Economia e ambiente: i rischi e le politiche al G20

Economia e ambiente i rischi e le politiche al G20

Proseguono senza sosta le attività dei gruppi di lavoro G20, al fine di creare una normativa comune volta a una ripresa sostenibile e inclusiva dell’economia. In occasione della quinta riunione ufficiale, i membri del Gruppo di Lavoro Framework si sono riuniti virtualmente per discutere delle criticità economiche derivate dal cambiamento climatico.

I principali argomenti all’ordine del giorno sono stati i rischi macro-economici legati al mutamento del clima e il legame tra quest’ultimo, digitalizzazione e produttività. Proprio in quest’ottica, la Presidenza Italiana ha presentato una lista di raccomandazioni sulle politiche da adottare per salvaguardare il pianeta e le sue risorse.

Recenti studi scientifici hanno dimostrano chiaramente come il riscaldamento globale causato dalle attività umane sia in forte accelerazione. Il fenomeno progredisce parallelamente all’incremento della concentrazione di gas serra nell’atmosfera. Il vertice tra le principali potenze mondiali ha ricordato anche il bisogno di affrontare insieme le problematiche ambientali.

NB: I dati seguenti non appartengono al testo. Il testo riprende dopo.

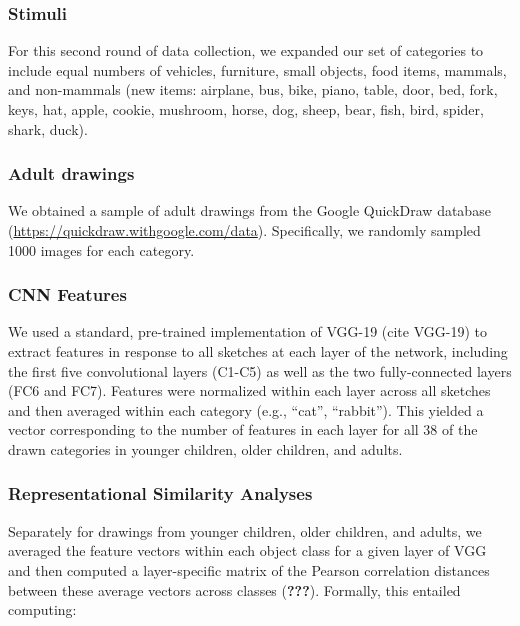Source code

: \documentclass[10pt, letterpaper]{article}
\begin{document}
\subsubsection{Stimuli}\label{stimuli-1}

For this second round of data collection, we expanded our set of
categories to include equal numbers of vehicles, furniture, small
objects, food items, mammals, and non-mammals (new items: airplane, bus,
bike, piano, table, door, bed, fork, keys, hat, apple, cookie, mushroom,
horse, dog, sheep, bear, fish, bird, spider, shark, duck).

\subsubsection{Adult drawings}\label{adult-drawings}

We obtained a sample of adult drawings from the Google QuickDraw
database (\url{https://quickdraw.withgoogle.com/data}). Specifically, we
randomly sampled 1000 images for each category.

\subsubsection{CNN Features}\label{cnn-features}

We used a standard, pre-trained implementation of VGG-19 (cite VGG-19)
to extract features in response to all sketches at each layer of the
network, including the first five convolutional layers (C1-C5) as well
as the two fully-connected layers (FC6 and FC7). Features were
normalized within each layer across all sketches and then averaged
within each category (e.g., ``cat'', ``rabbit''). This yielded a vector
corresponding to the number of features in each layer for all 38 of the
drawn categories in younger children, older children, and adults.

\subsubsection{Representational Similarity
Analyses}\label{representational-similarity-analyses}

Separately for drawings from younger children, older children, and
adults, we averaged the feature vectors within each object class for a
given layer of VGG and then computed a layer-specific matrix of the
Pearson correlation distances between these average vectors across
classes ({\textbf{???}}). Formally, this entailed computing:
\end{document}
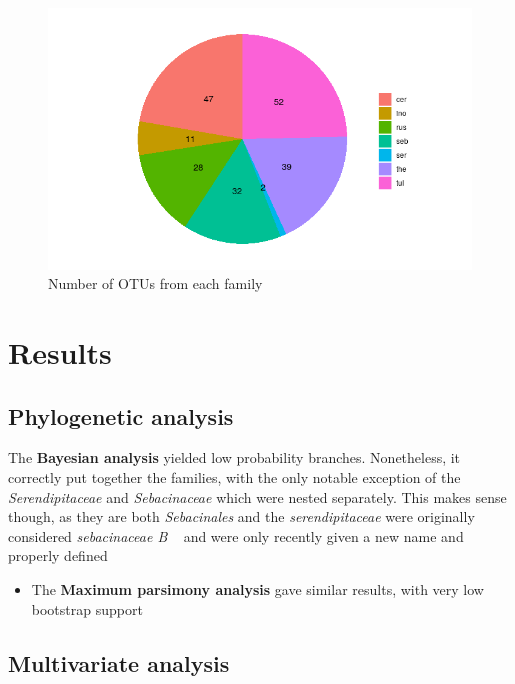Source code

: \begin{figure}[htbp]
\centering
\includegraphics[keepaspectratio,width=\textwidth,height=0.75\textheight]{images/clust.png}
\caption{Number of OTUs from each family}
\end{figure}

\part{Results}
\label{results}

\chapter{Phylogenetic analysis}
\label{phylogeneticanalysis}

The \textbf{Bayesian analysis} yielded low probability branches. Nonetheless, it correctly put together the families, with the only notable exception of the \emph{Serendipitaceae} and \emph{Sebacinaceae} which were nested separately. This makes sense though, as they are both \emph{Sebacinales} and the \emph{serendipitaceae} were originally considered \emph{sebacinaceae B} ~\citep{weiss2004} and were only recently given a new name and properly defined ~\citep{weiss2016}

\begin{itemize}
\item The \textbf{Maximum parsimony analysis} gave similar results, with very low bootstrap support

\end{itemize}

\chapter{Multivariate analysis}
\label{multivariateanalysis}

Le sfide ambientali per l’economia

L’urgenza di fornire una risposta globale alle sfide ambientali è ormai chiara a tutti e, contemporaneamente, aumenta la convinzione circa i vantaggi offerti da un’economia improntata alla sostenibilità. In questo senso, gli investimenti sulle tecnologie innovative e la promozione di società più eco-friendly restano gli strumenti più adeguati per progettare strategie nel lungo periodo.

Seppure sia difficile quantificare gli effetti economici del cambiamento climatico, durante il dibattito si è effettuata l’analisi dei costi che esso genera, in relazione ai progressi fatti finora e agli obiettivi futuri. Risulta evidente che l’impatto del fenomeno non è omogeneo tra tutti i paesi. Di conseguenza, un’economia a zero emissioni avrà costi diversi per ciascun paese.

L’FMI ha invitato a considerare il peso che il passaggio a un’economia green potrebbe su alcuni paesi rispetto ad altri. Gli stati che non saranno in grado di trasformare per tempo il proprio sistema produttivo e di ridurre il quantitativo di emissioni, infatti, subiranno un peso economico maggiore. Pertanto, la ricerca di potenziali soluzioni dovrà tenere conto anche di questi fattori

Sostenibilità ambientale e tecnologie digitali

Altro tema al centro dell’incontro, correlato alla creazione di un’economia sostenibile globale, è stato quello delle tecnologie digitali. Queste ultime hanno le potenzialità per generare benessere, aumentare la produttività e migliorare la qualità di prodotti e servizi. Di fatto, il Covid-19 ha cambiato le abitudini delle persone, sia nei consumi, sia nelle pratiche di lavoro, accelerando la trasformazione digitale.

Oltre a subire meno gli effetti negativi della crisi, le aziende del settore digitale sono destinate a diventare sempre più protagoniste. Ecco perché al G20 si è ribadita la necessità di promuovere opere di digitalizzazione nel settore pubblico e privato. Solo così si potranno gettare le basi per una crescita globale, volta all’abbattimento del divario tecnologico tra i paesi del mondo.

Le prerogative delle superpotenze mondiali, dunque, deve includere attività di formazione mirate a tale scopo. Inoltre, è necessario favorire gli investimenti in beni immateriali, attraverso incentivi fiscali all’innovazione e riforme del mercato produttivo. Il dibattito proseguirà durante la riunione del G20 che si terrà a Venezia, nel mese di luglio.